Wie attraktiv sind für Edelweiss Destinationen, die noch nicht non-stop aus der Schweiz angeflogen werden?

Grundsätzlich ist es sehr attraktiv eine Destination zu finden, wo wir die einzigen sind. Es gibt aber praktisch keine solche ‘Low-Hanging-Fruits’, wo eigentlich jeder schon hinfliegen sollte, aber keiner tut es. Wenn es offensichtlich ist, wird es auch schon gemacht.

Bei einer Destination wie den Kapverden sind wir gerne bereit zusammen mit den TO etwas aufzubauen und wenn uns das gelingt, ist das natürlich super.

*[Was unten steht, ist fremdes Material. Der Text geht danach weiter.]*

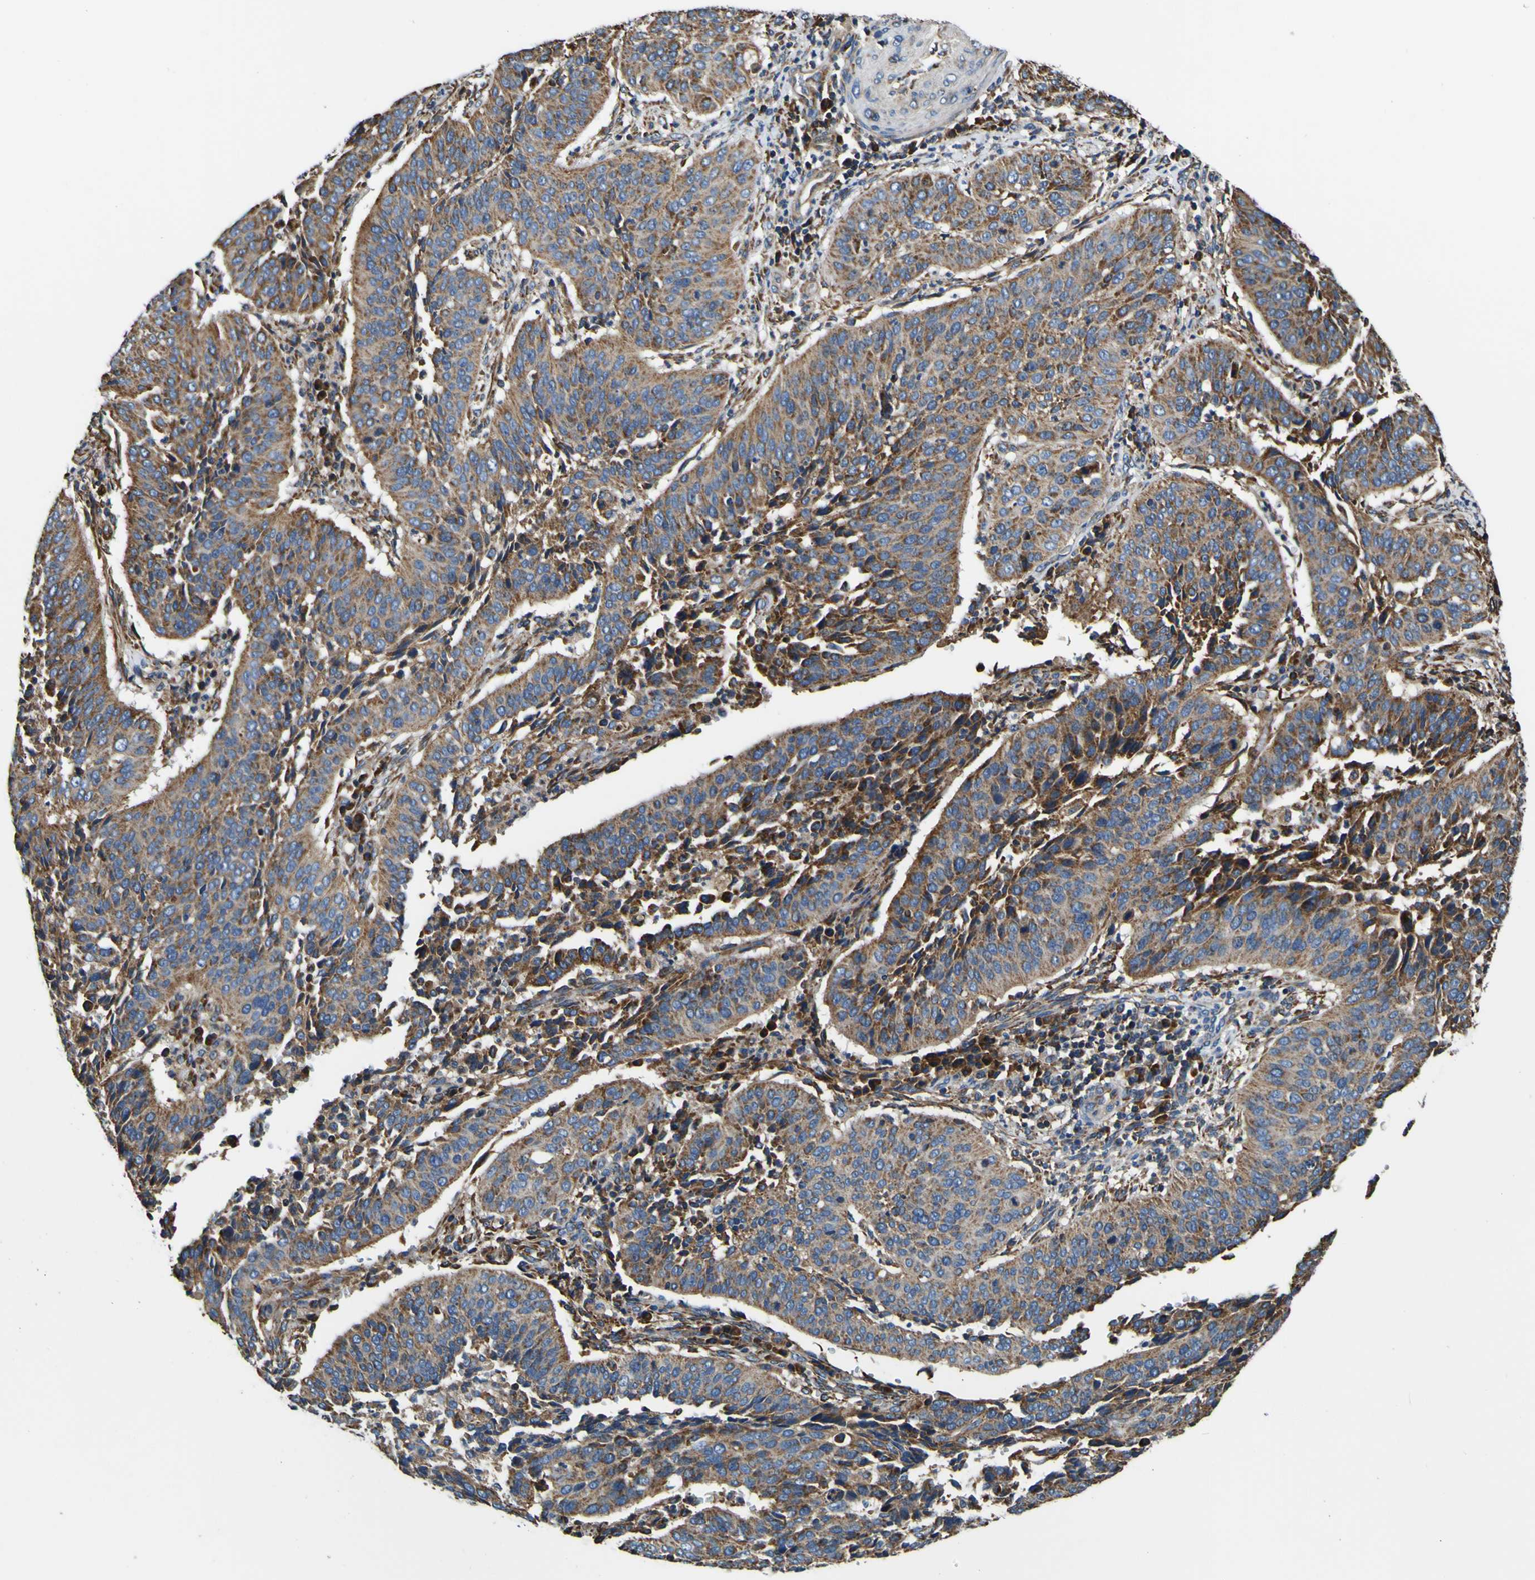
{"staining": {"intensity": "moderate", "quantity": ">75%", "location": "cytoplasmic/membranous"}, "tissue": "cervical cancer", "cell_type": "Tumor cells", "image_type": "cancer", "snomed": [{"axis": "morphology", "description": "Normal tissue, NOS"}, {"axis": "morphology", "description": "Squamous cell carcinoma, NOS"}, {"axis": "topography", "description": "Cervix"}], "caption": "A histopathology image of squamous cell carcinoma (cervical) stained for a protein demonstrates moderate cytoplasmic/membranous brown staining in tumor cells.", "gene": "INPP5A", "patient": {"sex": "female", "age": 39}}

Aber es ist deutlich einfacher, schneller umsetzbar und günstiger, Destinationen zu bedienen oder aufzustocken, wo bereits diverse andere Airlines hinfliegen.

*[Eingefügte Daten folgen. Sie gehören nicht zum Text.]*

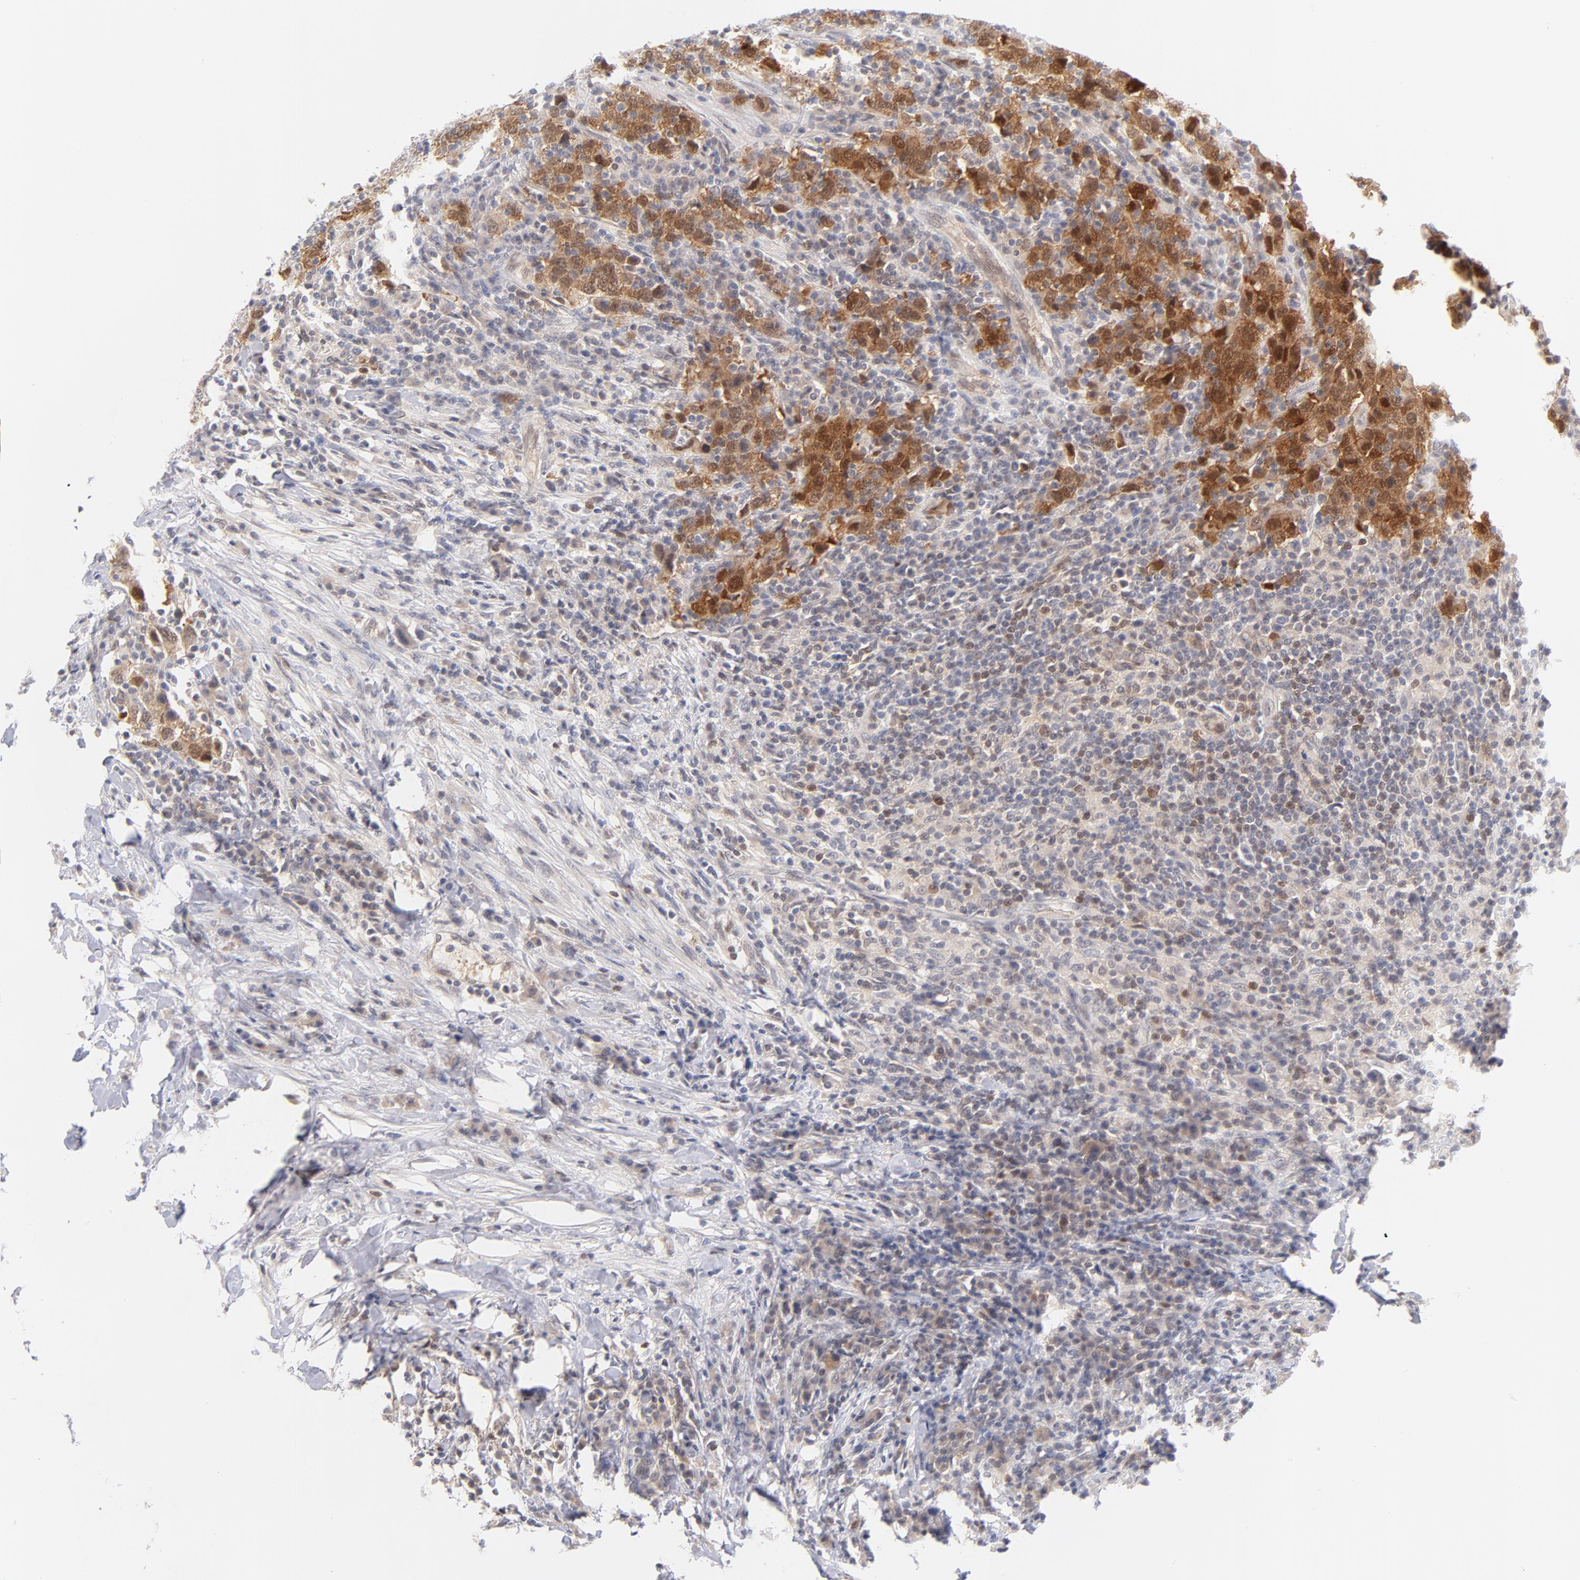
{"staining": {"intensity": "moderate", "quantity": ">75%", "location": "cytoplasmic/membranous,nuclear"}, "tissue": "urothelial cancer", "cell_type": "Tumor cells", "image_type": "cancer", "snomed": [{"axis": "morphology", "description": "Urothelial carcinoma, High grade"}, {"axis": "topography", "description": "Urinary bladder"}], "caption": "A histopathology image showing moderate cytoplasmic/membranous and nuclear positivity in approximately >75% of tumor cells in urothelial cancer, as visualized by brown immunohistochemical staining.", "gene": "CASP6", "patient": {"sex": "male", "age": 61}}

Was ist denn die Schwierigkeit bei den Kapverden?

Es ist schon rein operationell eine Herausforderung. Eine Flugzeit von rund sechs Stunden kann mit dem Standard-Kurzstrecken-Flieger nicht bewerkstelligt werden. Für ein Langstrecken-Flugzeug sind die Volumen wahrscheinlich nicht realistisch. Wir sind die Airline, die Flüge auf die Kapverden umsetzen kann. Wir sind motiviert, das aufzubauen und haben ja bereits eine zweite Insel dazu genommen.

Gibt es noch andere solche Destinationen im Hinterkopf?

Im Februar starten wir mit Jordanien. Eine Destination, die wir als Trend sehen. Ich freue mich extrem darauf, dass wir das umsetzen können. Es ist aber auch keine Destination, die sich gleich verkaufen wird wie ein Hurghada. Die Leute müssen zuerst einmal auf die Idee kommen dahin zu fliegen. Im Moment haben wir das Gefühl, dass wir das schaffen. Aber es ist ein längerer und aufwändigerer Prozess als ein Mallorca oder Hurghada zu bedienen.